Dedichiamo attenzione a suddividere sui due pullman le scorte di cibo; ci saranno durante il viaggio piccole soste di ristoro. Ci aspettano ore di autostrada prima di tornare nel Sud della penisola e in Sicilia. “Che il signore vi protegga andando e tornando” è il messaggio che arriva da Gerusalemme al mio cellulare.
Con le due interpreti, espressione dell’Italia giovane, ricca di pluralità e lingue, abbiamo pensato ai canti per il tempo del viaggio. “Com’è bello quando i fratelli stanno insieme” sono le parole del salmo 133, scopriamo di conoscerne diverse melodie, in latino, in ebraico.
“La generazione nata in Italia negli anni 50 ricorda ancora i racconti di guerra” dicono gli autisti, io ricordo i racconti del nonno, della Prima guerra mondiale, quelli di uno zio paterno, tornato malato e afflitto dall’internamento militare nel 1946. Ho avuto i racconti di mio padre e mia madre, per mesi con gli sfollati di guerra che raggiunsero i piccoli paesi montani, del Lazio meridionale, dove vivevano da ragazzi. Più tardi e in altra lingua i racconti dei miei suoceri, evacuati dall’Armata Rossa, insieme al loro villaggio quando erano appena adolescenti. Erano tedeschi baltici, furono deportati nella Polonia occupata o molto lontano all’interno del territorio sovietico fino alle miniere del Caucaso come lavoratori schiavi. Ho condiviso amicizia e affetto con i deportati razziali della città in cui ho vissuto per lavoro, Roma, tanto violata dalla guerra. Riflette il più anziano degli autisti: “Abbiamo conosciuto gioie e sofferenze, anche lutti, che ci raccontiamo in questa attesa ma la certezza delle nostre vite era stata a lungo che il male estremo della guerra non doveva più essere, non qui, non in Occidente”.
Mio nonno mi ha insegnato, senza sapere, la nonviolenza; me l’ha insegnata con i suoi racconti di ufficiale medico veterinario in quella guerra di trincea lunga quattro anni dove ha conosciuto impotente la sofferenza degli uomini, degli animali e la violenza sulla natura. Molti anni dopo con gli scritti di Gandhi, lo studio dei grandi maestri della nonviolenza, con l’amicizia, e l’esempio, di Alexander Langer ho appreso quella prassi e le scelte etiche che comporta.
L’ attesa di poter partire anche noi da Cracovia verso Medyka si carica ora del timore per i bambini e le madri in viaggio lungo le strade ucraine, stanno percorrendo adesso i territori da cui non si riceve segnale.

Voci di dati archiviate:
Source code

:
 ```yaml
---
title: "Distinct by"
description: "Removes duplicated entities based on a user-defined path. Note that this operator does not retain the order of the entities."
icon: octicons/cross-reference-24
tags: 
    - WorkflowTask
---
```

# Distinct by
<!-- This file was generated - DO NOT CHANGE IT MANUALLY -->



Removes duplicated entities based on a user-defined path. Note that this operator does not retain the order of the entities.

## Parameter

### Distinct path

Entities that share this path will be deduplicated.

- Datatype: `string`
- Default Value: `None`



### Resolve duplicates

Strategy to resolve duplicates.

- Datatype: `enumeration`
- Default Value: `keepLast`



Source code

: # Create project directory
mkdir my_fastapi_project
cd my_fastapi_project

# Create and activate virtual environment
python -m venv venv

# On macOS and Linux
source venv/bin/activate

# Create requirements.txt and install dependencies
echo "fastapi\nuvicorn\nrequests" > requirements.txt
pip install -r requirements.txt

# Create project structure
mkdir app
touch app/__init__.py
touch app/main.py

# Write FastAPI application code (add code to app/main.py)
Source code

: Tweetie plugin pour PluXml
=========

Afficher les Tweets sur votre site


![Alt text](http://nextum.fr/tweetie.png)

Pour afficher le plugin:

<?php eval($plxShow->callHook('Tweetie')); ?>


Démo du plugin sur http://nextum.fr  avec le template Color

**COSA SERVE:**
Riscrivi il testo sui racconti di guerra da "Mio nonno mi" a "etiche che comporta.", mettendo "pace" al posto di "nonviolenza".

**LA TUA RISPOSTA:**
Mio nonno mi ha insegnato, senza sapere, la pace; me l’ha insegnata con i suoi racconti di ufficiale medico veterinario in quella guerra di trincea lunga quattro anni dove ha conosciuto impotente la sofferenza degli uomini, degli animali e la violenza sulla natura. Molti anni dopo con gli scritti di Gandhi, lo studio dei grandi maestri della pace, con l’amicizia, e l’esempio, di Alexander Langer ho appreso quella prassi e le scelte etiche che comporta.